Gix-Transport Command Injection Vulnerability Allowing Arbitrary Code Execution

A command injection vulnerability has been identified in the gix-transport crate for Rust, affecting versions prior to 0.36.1. This vulnerability allows attackers to execute arbitrary commands by exploiting the way SSH clone URLs are processed. Specifically, the issue arises because the gix-transport crate does not properly sanitize the username portion of SSH URLs, enabling the injection of command-line options that are interpreted by the SSH program.

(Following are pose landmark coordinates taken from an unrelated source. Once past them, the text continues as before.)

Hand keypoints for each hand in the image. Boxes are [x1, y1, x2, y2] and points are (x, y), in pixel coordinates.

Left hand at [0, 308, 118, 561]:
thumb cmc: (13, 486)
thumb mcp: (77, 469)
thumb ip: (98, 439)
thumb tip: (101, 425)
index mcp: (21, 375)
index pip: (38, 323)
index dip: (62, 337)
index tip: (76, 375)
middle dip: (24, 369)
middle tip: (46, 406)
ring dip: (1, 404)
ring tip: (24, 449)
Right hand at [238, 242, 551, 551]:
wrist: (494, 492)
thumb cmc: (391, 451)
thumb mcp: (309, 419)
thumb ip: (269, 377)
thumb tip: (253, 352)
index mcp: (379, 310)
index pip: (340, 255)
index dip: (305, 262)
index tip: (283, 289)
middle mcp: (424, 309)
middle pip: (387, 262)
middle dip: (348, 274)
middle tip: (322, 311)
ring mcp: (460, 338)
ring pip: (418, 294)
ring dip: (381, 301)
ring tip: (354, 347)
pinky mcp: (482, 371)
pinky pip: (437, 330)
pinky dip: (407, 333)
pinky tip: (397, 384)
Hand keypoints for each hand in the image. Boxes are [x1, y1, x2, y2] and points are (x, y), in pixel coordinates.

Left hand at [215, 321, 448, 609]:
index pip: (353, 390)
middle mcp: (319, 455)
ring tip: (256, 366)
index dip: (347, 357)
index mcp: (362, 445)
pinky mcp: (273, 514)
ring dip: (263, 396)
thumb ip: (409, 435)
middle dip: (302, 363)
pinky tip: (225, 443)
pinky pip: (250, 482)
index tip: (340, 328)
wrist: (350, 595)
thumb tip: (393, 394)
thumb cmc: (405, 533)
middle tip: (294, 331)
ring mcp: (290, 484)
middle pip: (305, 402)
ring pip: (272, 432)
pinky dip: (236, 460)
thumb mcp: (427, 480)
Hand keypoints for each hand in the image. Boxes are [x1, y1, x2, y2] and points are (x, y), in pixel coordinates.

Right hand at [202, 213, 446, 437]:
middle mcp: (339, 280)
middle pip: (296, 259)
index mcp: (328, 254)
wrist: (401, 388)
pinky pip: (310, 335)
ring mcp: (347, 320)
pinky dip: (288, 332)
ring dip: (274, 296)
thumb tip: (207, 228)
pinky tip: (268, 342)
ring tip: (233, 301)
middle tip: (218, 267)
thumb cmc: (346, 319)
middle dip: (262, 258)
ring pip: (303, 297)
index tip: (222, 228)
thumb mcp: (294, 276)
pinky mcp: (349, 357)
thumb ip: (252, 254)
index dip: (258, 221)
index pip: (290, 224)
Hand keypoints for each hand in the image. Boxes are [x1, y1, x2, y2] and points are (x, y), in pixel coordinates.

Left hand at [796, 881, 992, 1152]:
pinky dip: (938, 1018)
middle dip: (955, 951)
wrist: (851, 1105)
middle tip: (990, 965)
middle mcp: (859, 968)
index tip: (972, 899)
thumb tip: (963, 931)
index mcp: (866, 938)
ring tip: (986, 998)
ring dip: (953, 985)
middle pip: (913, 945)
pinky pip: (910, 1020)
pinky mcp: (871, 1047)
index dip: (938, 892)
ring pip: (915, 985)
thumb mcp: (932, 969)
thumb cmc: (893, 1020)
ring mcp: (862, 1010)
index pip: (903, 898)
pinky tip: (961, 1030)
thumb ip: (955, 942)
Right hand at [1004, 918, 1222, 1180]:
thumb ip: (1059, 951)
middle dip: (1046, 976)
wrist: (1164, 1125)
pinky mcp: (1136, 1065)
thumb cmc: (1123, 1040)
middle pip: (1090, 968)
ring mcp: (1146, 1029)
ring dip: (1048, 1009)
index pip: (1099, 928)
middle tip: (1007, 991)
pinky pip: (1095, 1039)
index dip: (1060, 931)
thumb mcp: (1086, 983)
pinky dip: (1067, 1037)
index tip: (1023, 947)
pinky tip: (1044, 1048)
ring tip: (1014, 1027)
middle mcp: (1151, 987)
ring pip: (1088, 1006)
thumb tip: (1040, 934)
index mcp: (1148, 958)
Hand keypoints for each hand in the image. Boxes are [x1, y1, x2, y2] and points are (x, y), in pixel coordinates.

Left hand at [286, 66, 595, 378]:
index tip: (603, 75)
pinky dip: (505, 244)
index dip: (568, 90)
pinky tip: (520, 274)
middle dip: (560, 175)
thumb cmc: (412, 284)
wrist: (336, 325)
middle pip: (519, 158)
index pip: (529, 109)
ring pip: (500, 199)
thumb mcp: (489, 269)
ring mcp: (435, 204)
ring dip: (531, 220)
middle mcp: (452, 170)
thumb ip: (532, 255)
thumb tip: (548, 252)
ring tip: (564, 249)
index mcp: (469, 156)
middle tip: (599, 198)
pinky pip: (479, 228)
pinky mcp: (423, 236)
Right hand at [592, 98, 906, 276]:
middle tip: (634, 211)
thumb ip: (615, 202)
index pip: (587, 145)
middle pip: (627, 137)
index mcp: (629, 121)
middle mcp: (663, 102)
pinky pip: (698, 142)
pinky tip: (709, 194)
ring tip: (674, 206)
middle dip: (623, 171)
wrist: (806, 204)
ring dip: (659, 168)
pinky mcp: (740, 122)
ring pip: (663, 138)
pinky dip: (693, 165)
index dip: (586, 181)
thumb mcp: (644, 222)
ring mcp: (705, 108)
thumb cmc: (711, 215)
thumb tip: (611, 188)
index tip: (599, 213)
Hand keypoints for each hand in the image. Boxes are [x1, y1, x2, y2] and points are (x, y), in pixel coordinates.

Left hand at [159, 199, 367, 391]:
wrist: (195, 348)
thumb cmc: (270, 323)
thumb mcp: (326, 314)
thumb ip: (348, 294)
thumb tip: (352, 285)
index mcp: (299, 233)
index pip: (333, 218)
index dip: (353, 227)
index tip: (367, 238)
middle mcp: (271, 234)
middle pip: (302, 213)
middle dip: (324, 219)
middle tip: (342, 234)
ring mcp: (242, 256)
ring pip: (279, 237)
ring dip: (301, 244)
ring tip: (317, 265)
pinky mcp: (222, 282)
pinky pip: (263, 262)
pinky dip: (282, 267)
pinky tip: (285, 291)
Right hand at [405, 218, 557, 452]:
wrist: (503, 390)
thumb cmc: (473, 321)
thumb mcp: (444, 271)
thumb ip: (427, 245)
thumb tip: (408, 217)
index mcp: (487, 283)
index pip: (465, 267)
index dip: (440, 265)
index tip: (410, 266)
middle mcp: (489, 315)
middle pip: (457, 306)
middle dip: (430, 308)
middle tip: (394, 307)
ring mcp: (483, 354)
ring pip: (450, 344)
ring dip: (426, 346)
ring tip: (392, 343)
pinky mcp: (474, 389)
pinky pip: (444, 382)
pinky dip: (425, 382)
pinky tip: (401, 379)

As a result, attackers can execute commands with observable effects, such as launching applications or creating files, depending on the injected payload.

Impact

Exploitation of this vulnerability could lead to unauthorized execution of commands on the user's system, with the potential for significant consequences depending on the nature of the executed commands.

Reproduction

To reproduce this vulnerability, first create a file in the current directory named 'configfile@example.com' containing a 'ProxyCommand' directive that includes a command with an observable side effect, such as opening a graphical application or writing to a file. Then, use the 'gix clone' command with an SSH URL that includes a username starting with a hyphen, which will be interpreted as an option by the SSH command. The injected command specified in the configuration file will then be executed, demonstrating the vulnerability.

Remediation

Users should update to gix-transport version 0.36.1 or later, where this vulnerability has been patched.